= Задание A =
Верните без изменений фрагмент текста упражнения: начните с места, где стоят слова «Опасаясь реваншистских настроений», и остановитесь после слов «лютеран и православных.».
= Задание B =
Ответьте по тексту упражнения на вопросы:
(i) В каком году был принят «Духовный Регламент»?
(ii) Чем характеризовалась конфессиональная обстановка в губернии на протяжении всего XVIII века?
(iii) Какие епископы особо названы в цитате из «Духовного Регламента»?

Опасаясь реваншистских настроений шведов, российская администрация губернии стремилась добиться полной лояльности лютерантско-финского населения. За лютеранскими приходами были сохраненысорганизационно-канонические связи с церковью в Финляндии. Конфессиональная обстановка в губернии на протяжении всего XVIII века характеризовалась взаимной терпимостью лютеран и православных.
Правительство Петра I также отличалось веротерпимостью. В Петровском "Духовном Регламенте", основном церковном законе, принятом в 1721 году, важное место занимала мысль об исторически преходящем разрыве христианских церквей, происшедшем в прошлом:
"И есть ли посмотрим на истории, аки чрез зрительные трубки, на мимошедшие веки, увидим все худшее в темных, нежели в светлых учением временах. Не спесивились так Епископи до четырехсотнаго лета, как после возгорелися, наипаче Константинопольский и Римский..."

= Исходные данные =
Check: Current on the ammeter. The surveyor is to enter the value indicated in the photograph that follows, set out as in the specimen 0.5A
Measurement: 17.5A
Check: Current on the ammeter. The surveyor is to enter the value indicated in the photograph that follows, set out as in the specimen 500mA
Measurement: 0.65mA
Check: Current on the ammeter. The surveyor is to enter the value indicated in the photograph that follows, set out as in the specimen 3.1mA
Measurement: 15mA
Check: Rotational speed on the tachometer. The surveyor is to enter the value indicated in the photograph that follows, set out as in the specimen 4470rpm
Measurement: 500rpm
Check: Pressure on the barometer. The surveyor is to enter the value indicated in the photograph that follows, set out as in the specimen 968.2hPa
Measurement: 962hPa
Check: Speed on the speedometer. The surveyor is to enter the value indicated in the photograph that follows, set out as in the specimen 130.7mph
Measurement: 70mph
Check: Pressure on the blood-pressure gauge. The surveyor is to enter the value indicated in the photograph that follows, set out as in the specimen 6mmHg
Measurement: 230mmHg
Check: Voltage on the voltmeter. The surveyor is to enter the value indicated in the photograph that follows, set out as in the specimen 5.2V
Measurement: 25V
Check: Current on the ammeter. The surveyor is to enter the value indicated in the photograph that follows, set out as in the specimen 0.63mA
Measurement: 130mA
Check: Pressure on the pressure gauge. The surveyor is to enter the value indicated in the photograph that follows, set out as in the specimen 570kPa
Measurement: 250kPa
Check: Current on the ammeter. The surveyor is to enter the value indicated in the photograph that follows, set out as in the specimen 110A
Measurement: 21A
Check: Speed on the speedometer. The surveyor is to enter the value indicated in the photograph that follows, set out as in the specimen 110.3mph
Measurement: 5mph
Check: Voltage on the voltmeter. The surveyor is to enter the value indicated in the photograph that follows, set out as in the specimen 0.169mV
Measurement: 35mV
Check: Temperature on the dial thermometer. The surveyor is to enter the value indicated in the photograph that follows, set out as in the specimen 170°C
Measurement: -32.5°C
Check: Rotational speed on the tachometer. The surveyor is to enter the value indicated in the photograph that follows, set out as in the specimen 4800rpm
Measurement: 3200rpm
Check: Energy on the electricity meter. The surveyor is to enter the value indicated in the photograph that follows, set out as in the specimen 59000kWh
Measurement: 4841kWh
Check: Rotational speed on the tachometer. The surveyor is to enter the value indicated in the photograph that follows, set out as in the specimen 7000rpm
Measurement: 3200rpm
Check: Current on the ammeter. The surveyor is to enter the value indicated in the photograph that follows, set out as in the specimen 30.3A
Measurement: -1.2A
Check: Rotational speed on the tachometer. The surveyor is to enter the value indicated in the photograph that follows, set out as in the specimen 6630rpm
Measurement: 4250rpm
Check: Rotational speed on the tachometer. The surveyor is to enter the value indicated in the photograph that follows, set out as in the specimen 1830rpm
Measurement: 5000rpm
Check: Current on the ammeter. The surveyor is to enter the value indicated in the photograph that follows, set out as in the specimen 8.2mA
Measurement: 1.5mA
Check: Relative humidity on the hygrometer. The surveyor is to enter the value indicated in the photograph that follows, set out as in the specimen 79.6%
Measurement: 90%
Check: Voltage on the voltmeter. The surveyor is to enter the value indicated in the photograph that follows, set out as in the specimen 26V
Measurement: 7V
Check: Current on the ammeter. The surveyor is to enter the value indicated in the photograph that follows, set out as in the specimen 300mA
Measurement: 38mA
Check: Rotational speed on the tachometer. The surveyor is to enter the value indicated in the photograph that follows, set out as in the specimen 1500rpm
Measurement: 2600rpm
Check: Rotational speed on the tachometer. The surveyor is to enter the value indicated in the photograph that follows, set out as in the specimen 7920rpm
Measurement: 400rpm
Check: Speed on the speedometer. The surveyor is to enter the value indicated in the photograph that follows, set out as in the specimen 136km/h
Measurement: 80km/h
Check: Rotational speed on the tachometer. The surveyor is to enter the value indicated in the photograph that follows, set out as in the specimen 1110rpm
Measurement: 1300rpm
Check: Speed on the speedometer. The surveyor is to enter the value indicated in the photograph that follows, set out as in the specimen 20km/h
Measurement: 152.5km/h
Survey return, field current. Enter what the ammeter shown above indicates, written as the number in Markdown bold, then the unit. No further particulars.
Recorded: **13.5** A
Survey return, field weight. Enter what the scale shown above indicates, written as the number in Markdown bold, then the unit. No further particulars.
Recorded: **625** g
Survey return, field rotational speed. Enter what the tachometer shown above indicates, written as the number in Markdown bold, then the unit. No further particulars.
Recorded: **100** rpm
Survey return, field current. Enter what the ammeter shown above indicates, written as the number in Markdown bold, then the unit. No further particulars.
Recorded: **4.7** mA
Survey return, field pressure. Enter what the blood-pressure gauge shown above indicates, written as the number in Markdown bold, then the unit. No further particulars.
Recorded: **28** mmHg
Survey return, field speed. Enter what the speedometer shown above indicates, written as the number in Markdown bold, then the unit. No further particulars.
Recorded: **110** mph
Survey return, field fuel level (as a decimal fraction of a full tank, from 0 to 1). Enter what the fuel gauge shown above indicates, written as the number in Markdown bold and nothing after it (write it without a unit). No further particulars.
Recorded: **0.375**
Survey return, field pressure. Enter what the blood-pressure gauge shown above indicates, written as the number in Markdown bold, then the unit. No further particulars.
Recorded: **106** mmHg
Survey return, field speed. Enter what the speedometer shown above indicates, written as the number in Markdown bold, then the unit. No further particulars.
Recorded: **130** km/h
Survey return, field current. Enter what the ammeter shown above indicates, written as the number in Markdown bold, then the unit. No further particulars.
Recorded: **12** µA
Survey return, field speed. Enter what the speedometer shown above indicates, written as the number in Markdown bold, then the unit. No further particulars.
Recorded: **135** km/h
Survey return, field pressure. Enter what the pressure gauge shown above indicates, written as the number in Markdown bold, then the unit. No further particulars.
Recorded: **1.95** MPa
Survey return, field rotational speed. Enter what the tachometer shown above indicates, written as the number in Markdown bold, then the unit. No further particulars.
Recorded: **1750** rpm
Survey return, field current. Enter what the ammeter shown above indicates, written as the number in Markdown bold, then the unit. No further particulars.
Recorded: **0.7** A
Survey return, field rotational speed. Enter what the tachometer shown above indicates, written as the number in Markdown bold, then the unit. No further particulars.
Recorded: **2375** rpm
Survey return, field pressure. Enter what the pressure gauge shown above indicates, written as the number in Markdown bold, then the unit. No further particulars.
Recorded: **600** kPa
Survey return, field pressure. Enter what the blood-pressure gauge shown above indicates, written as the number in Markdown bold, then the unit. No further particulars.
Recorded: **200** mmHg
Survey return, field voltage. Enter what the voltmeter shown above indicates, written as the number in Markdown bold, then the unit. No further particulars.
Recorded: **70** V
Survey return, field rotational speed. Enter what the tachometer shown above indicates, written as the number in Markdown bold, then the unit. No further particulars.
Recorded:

= Результат выполнения A =
Опасаясь реваншистских настроений шведов, российская администрация губернии стремилась добиться полной лояльности лютерантско-финского населения. За лютеранскими приходами были сохраненысорганизационно-канонические связи с церковью в Финляндии. Конфессиональная обстановка в губернии на протяжении всего XVIII века характеризовалась взаимной терпимостью лютеран и православных.

= Результат выполнения B =
(i) В 1721 году.
(ii) Взаимной терпимостью лютеран и православных.
(iii) Константинопольский и Римский.